**Problemas a resolver**
1. Diga se cada afirmação concorda com o trecho sobre a reforma trabalhista. Responda sim ou não e cite entre aspas as palavras do trecho que decidem a questão. (a) O estudo do Itaú aponta que a reforma pode criar 1,5 milhão de empregos nos próximos quatro anos. (b) Segundo o estudo do CNJ, a Justiça do Trabalho julgou menos casos do que recebeu no ano passado. (c) Os casos novos diminuíram em relação a 2015.
2. Qual é o nome do estudo do Conselho Nacional de Justiça citado no trecho sobre a reforma trabalhista?
3. Imprima a parte do trecho sobre a reforma trabalhista que começa em "Ainda de acordo" e termina em "perante seus representados.".

**Trecho da página**
◆ ◆ ◆ ◆ ◆ ◆ ◆

A especialista destacou que esta nova visão, somada ao momento de crise que o Brasil enfrenta, é estratégica e oportuna. Sylvia elencou o que o empresariado espera com a nova lei: mais segurança jurídica; mais empregos; mais diálogo; e menos conflitos. “A nova lei teve o grande mérito de fazer alterações calcadas na valorização do diálogo. As mudanças foram essenciais e estruturais, capazes de gerar um novo marco, com foco no processo de valorização dos trabalhadores e das empresas, ou seja, os principais interessados”, disse.

Dentro da possibilidade de criação de mais empregos, Sylvia Lorena citou um estudo do banco Itaú segundo o qual a reforma trabalhista, que passa a vigorar a partir de novembro, pode criar 1,5 milhão de empregos e estimular o crescimento do País nos próximos quatro anos. Ainda segundo a representante da CNI, o impacto da Lei nº 13.467/2017 vai além da legislação trabalhista, cotando, por exemplo, a atuação dos profissionais de Direito. “É preciso conhecer Direito Empresarial, Direito Constitucional, Economia”, afirmou.

Impactos no Sistema Confederativo de Representação Sindical

A chegada da Lei nº 13.467/2017 faz com que entidades sindicais precisassem se adaptar ao novo cenário, com interação maior com as empresas representadas e prática de um diálogo baseado na razoabilidade. “A entidades devem auxiliar as empresas a entender seu novo papel, sendo parceiros delas na aplicação da lei”, disse Sylvia Lorena, da CNI.

“Se tivermos cuidado com a aplicação da nova lei, aumentamos a probabilidade de diminuir os conflitos trabalhistas no Judiciário”, complementou, citando o estudo Justiça em Números 2017, do Conselho Nacional de Justiça (CNJ), segundo o qual existia, em 2016, um processo trabalhista para cada cinco trabalhadores com carteira assinada no País. Ainda segundo o estudo, no ano passado, a Justiça do Trabalho recebeu 4,2 milhões de casos novos e julgou 4,3 milhões. Em relação aos casos novos, houve aumento de 5% em relação ao recebido em 2015. “A forma de se fazer uma negociação coletiva mudou. É essencial para quem negocia ter a percepção de que, cada vez mais, é necessário trabalhar com equilíbrio”, disse Sylvia.

Ainda de acordo com a representante da CNI, as entidades sindicais patronais foram fundamentais para a toda a agenda trabalhista, e é preciso que essa geração de massa crítica chegue à ponta, ou seja, que a empresa conheça cada vez mais e melhor o que é feito por ela. Na construção de estratégias em conjunto, empresas e entidades sindicais devem ter cuidado com alguns pontos, como as etapas da negociação coletiva, que devem ser noticiadas e comprováveis; com a coordenação entre as diferentes espécies de negociação; e com a busca do aumento da representatividade, com a aproximação e o fortalecimento do Sistema perante seus representados.

◆ ◆ ◆ ◆ ◆ ◆ ◆

**Registros exibidos**
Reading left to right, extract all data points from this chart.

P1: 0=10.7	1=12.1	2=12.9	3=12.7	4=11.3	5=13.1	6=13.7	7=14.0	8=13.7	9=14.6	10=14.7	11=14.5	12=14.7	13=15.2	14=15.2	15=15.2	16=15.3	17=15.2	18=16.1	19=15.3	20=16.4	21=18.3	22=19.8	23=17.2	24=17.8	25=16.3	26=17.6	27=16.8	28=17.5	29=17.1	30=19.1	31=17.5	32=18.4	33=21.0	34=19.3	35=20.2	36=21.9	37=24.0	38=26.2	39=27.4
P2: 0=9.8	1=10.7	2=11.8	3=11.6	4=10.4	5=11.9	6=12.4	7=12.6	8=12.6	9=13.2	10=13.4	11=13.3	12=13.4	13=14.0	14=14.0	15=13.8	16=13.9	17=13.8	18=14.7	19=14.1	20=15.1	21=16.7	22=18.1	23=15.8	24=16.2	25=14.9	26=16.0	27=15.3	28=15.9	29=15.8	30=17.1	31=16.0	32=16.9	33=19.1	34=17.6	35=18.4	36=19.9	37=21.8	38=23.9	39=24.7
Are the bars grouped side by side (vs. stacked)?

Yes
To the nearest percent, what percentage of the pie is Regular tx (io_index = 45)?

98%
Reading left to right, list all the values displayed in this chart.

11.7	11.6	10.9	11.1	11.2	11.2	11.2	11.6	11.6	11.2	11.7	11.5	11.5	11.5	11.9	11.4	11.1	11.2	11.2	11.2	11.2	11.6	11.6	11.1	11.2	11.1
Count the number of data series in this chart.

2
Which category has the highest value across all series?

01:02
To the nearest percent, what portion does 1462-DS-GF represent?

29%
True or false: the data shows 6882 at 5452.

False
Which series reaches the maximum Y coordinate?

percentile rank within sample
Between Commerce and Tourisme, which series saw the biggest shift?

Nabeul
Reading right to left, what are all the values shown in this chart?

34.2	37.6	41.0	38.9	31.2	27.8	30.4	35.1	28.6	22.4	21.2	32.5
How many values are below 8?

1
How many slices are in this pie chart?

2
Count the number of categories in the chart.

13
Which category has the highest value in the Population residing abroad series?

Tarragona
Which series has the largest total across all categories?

◆ ◆ ◆ ◆ ◆ ◆ ◆

**Suas respostas**
1.
(a) Sim: "pode criar 1,5 milhão de empregos e estimular o crescimento do País nos próximos quatro anos".
(b) Não: "a Justiça do Trabalho recebeu 4,2 milhões de casos novos e julgou 4,3 milhões".
(c) Não: "houve aumento de 5% em relação ao recebido em 2015".

2. Justiça em Números 2017.

3.
Ainda de acordo com a representante da CNI, as entidades sindicais patronais foram fundamentais para a toda a agenda trabalhista, e é preciso que essa geração de massa crítica chegue à ponta, ou seja, que a empresa conheça cada vez mais e melhor o que é feito por ela. Na construção de estratégias em conjunto, empresas e entidades sindicais devem ter cuidado com alguns pontos, como as etapas da negociação coletiva, que devem ser noticiadas e comprováveis; com a coordenação entre as diferentes espécies de negociação; e com a busca do aumento da representatividade, com a aproximação e o fortalecimento do Sistema perante seus representados.